Why on Earth would someone ask him if he had read something? Was he talking about one of the books in the Tank? In that case, wouldn’t it have been simpler to just say its title? No, the answer was elsewhere. It wasn’t a book...
Despite knowing he reached the conclusion through completely arbitrary deductions, Giovanni couldn’t help but think that the question - Did you read it? - was about the diary. And that word - bed - repeated in such an absurd way...it was a reference to the place where the diary was hidden. Someone was provoking him. Testing him. But why? And since it seemed that every question led to another, his doubts expanded like numerous concentrical circles generated by a rock thrown in a pond. How could the stranger who had contacted him know that damn diary was hiding under his mattress. Simple: he was the one who put it there.
“Ah, that’s a good one!” Giovanni slapped his thigh with one hand. “So who was the one who wrote those messages? The former Keeper?”

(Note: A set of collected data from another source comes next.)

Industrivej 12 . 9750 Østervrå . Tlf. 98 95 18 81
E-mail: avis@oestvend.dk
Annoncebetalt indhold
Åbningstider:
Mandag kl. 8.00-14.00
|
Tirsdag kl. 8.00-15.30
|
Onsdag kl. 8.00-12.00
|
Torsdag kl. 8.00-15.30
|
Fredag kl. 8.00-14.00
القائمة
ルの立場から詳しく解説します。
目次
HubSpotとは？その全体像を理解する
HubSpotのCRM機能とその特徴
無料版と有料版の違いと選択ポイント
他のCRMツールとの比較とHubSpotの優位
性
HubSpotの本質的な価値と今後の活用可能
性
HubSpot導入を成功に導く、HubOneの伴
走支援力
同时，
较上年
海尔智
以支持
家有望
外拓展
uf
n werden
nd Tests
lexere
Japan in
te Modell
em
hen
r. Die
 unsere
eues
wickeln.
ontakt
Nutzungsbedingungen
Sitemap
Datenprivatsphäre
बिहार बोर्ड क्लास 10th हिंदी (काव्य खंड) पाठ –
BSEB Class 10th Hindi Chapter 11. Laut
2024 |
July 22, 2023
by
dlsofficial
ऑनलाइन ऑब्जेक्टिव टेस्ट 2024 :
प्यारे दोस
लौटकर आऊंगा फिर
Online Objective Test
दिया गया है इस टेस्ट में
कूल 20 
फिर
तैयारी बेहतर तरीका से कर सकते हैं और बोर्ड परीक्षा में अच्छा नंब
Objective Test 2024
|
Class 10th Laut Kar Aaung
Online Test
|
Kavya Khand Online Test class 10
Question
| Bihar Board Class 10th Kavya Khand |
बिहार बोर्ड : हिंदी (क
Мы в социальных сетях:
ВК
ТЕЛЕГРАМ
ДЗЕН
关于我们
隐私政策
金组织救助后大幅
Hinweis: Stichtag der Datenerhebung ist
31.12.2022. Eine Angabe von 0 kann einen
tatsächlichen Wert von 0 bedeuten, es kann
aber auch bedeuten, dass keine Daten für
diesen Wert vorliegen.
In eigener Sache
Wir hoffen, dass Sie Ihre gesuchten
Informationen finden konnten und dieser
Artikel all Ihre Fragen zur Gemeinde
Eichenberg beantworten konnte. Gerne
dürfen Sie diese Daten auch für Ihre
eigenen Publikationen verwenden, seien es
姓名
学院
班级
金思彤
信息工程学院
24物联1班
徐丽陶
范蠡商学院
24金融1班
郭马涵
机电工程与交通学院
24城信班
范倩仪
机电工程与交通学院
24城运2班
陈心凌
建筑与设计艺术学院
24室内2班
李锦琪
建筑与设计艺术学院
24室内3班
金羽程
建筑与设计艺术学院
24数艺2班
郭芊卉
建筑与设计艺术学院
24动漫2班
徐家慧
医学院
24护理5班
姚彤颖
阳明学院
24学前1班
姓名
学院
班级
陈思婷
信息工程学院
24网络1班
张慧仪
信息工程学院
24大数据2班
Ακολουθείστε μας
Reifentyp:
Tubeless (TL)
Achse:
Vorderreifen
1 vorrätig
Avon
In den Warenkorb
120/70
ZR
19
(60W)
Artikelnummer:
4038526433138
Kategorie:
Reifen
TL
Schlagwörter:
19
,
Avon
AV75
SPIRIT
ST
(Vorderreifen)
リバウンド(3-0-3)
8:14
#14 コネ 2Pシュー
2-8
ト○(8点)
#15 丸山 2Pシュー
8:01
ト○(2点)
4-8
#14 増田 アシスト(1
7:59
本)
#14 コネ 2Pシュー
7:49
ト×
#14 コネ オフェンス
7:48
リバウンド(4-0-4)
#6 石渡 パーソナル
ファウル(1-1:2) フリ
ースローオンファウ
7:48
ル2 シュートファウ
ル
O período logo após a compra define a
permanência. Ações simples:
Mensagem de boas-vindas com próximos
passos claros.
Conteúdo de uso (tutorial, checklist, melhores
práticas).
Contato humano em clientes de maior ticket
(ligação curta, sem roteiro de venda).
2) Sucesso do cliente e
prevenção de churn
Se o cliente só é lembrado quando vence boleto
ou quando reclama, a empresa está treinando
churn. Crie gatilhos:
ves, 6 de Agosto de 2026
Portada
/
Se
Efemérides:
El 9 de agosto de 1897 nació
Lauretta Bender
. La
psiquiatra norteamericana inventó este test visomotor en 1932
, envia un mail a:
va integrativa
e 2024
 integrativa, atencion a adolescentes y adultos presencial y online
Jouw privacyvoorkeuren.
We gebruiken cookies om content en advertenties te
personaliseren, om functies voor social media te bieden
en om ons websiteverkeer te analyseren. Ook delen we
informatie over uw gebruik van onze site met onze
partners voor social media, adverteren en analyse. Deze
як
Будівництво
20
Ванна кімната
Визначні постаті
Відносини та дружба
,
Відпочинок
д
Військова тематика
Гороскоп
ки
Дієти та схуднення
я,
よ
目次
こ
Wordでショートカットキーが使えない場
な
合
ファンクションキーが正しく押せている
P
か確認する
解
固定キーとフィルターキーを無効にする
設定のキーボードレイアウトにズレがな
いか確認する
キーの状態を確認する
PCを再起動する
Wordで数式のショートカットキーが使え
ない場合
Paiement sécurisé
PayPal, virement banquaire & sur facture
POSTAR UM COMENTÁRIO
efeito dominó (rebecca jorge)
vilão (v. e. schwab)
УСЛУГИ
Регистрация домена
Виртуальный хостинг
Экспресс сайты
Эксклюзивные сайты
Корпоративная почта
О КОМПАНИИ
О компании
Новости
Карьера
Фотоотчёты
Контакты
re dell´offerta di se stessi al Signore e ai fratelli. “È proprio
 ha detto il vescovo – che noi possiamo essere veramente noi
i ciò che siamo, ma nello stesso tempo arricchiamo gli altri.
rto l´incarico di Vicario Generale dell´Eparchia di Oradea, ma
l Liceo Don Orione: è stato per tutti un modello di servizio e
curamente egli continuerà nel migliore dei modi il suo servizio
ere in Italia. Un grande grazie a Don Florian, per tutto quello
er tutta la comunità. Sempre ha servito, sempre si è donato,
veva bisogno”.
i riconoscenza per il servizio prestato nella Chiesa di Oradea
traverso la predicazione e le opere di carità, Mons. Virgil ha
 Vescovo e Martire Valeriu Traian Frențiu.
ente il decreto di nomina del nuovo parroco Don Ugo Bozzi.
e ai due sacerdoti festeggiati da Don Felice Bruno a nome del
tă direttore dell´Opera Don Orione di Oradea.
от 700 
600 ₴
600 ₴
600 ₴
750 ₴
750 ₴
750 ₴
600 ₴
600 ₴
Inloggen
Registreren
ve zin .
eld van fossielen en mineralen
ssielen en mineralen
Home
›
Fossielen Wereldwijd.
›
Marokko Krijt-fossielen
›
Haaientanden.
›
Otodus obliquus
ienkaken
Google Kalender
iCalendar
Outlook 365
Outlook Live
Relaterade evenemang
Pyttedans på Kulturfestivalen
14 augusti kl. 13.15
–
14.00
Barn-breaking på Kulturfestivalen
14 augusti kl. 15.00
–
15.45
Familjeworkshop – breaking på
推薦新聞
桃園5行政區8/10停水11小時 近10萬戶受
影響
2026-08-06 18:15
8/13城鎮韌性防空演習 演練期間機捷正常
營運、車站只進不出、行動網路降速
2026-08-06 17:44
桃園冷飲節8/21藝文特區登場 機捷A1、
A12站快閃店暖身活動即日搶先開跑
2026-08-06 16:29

He shook his head, stood up and started walking up and down the room. Beyond all the questions that had exploded inside his head, only then did he realize what the fundamental one was: what did he have to do? Whoever had poked him was expecting some kind of reaction. The possibility of the NMO being behind the bait-message was high, since very few people could access the Operative Center that was linked to the Tank, or so he thought. Now, if he decided not to do anything or just wait passively for other such messages, he would make a poor showing. His role required initiative, ability to face any kind of problem and most of all discernment. He had to be able to distinguish the situations he could manage on his own from those that needed the involvement of the higher-ups. Always without disturbing the general, if possible.
He approached the window and set his sight on the crimson and violet sky. Camp 9 was a completely still expanse, a vast space suspended between dream and reality that, after the sunset, was remodeled following the imagination of some invisible painter. Giovanni would have liked staying there to watch the world while it imperceptibly slipped towards the dark abyss of the night; but in order to do he would need a clear mind, free and well-disposed to dusting off the day’s dirt, ready to grasp the true value of such beauty...
Unfortunately, it wasn’t so. The Tank didn’t allow slipping away, not even in spirit. And the matter of the messages needed to be solved. He turned towards the bed, intently staring at it. He was given an input and it was his duty to demonstrate he had caught it. In the past, he had decided to ignore the diary. It hadn’t been an easy choice, but he wanted to pretend nothing had happened. Things had changed now. Someone had given him a clue and he could exploit it to “find” the diary and give it to his superiors.
(And how did you find it?)
Interpreting the hint correctly.
(What hint?)
The one that is registered in the Head Office - Tank communication log.
(Good job, Keeper Corte. You did the right thing!)
Yes, he would do so.
Without hesitating he lifted the mattress and grabbed the diary for the second time. How would he have liked to spit on it! It was no more than a jumble of delirious thoughts, getting rid of it would no doubt make him feel better. And about the remorse he felt towards his predecessor: to Hell with it! He sure didn’t do him any good, leaving that to him. Moreover, those pages were against the norms of the NMO. So, no more scruples: he would wait until the following morning, then he would announce his discovery. He would get of clean irrespectively of the diary being some kind of test or someone knowing about his existence under the bed. He would really do the right thing.
He leafed through those creased pages with contempt, avoiding reading their content. Then he locked them in one of the console’s drawers. And as a demonstration of how powerful suggestion could be, he couldn’t sleep more serenely that night.